TASK BRIEF:
Exactly as they stand, the data below are to be printed again.

Stored data entries

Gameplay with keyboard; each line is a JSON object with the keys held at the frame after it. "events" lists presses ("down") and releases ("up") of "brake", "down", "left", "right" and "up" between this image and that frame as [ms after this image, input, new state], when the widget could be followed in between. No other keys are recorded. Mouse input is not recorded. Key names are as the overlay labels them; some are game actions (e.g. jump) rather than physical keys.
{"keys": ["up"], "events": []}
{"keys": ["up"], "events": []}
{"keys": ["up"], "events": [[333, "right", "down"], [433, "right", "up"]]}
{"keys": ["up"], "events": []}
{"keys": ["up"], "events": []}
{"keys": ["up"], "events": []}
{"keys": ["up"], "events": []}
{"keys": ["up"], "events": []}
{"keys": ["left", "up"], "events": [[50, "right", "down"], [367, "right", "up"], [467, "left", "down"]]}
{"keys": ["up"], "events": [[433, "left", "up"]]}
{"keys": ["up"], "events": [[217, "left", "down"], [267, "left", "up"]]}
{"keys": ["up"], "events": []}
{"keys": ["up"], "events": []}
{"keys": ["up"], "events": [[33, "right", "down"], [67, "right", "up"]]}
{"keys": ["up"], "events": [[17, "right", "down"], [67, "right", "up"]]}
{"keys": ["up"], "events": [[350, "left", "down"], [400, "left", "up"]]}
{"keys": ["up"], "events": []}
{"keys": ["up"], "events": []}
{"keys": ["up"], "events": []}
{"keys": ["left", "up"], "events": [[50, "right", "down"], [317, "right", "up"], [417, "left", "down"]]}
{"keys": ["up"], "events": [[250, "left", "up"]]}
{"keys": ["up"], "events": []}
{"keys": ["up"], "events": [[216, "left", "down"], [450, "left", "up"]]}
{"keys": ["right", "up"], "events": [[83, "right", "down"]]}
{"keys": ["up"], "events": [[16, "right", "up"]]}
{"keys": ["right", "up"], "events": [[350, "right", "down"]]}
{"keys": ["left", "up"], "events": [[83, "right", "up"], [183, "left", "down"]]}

WRITTEN RESPONSE:
Gameplay with keyboard; each line is a JSON object with the keys held at the frame after it. "events" lists presses ("down") and releases ("up") of "brake", "down", "left", "right" and "up" between this image and that frame as [ms after this image, input, new state], when the widget could be followed in between. No other keys are recorded. Mouse input is not recorded. Key names are as the overlay labels them; some are game actions (e.g. jump) rather than physical keys.
{"keys": ["up"], "events": []}
{"keys": ["up"], "events": []}
{"keys": ["up"], "events": [[333, "right", "down"], [433, "right", "up"]]}
{"keys": ["up"], "events": []}
{"keys": ["up"], "events": []}
{"keys": ["up"], "events": []}
{"keys": ["up"], "events": []}
{"keys": ["up"], "events": []}
{"keys": ["left", "up"], "events": [[50, "right", "down"], [367, "right", "up"], [467, "left", "down"]]}
{"keys": ["up"], "events": [[433, "left", "up"]]}
{"keys": ["up"], "events": [[217, "left", "down"], [267, "left", "up"]]}
{"keys": ["up"], "events": []}
{"keys": ["up"], "events": []}
{"keys": ["up"], "events": [[33, "right", "down"], [67, "right", "up"]]}
{"keys": ["up"], "events": [[17, "right", "down"], [67, "right", "up"]]}
{"keys": ["up"], "events": [[350, "left", "down"], [400, "left", "up"]]}
{"keys": ["up"], "events": []}
{"keys": ["up"], "events": []}
{"keys": ["up"], "events": []}
{"keys": ["left", "up"], "events": [[50, "right", "down"], [317, "right", "up"], [417, "left", "down"]]}
{"keys": ["up"], "events": [[250, "left", "up"]]}
{"keys": ["up"], "events": []}
{"keys": ["up"], "events": [[216, "left", "down"], [450, "left", "up"]]}
{"keys": ["right", "up"], "events": [[83, "right", "down"]]}
{"keys": ["up"], "events": [[16, "right", "up"]]}
{"keys": ["right", "up"], "events": [[350, "right", "down"]]}
{"keys": ["left", "up"], "events": [[83, "right", "up"], [183, "left", "down"]]}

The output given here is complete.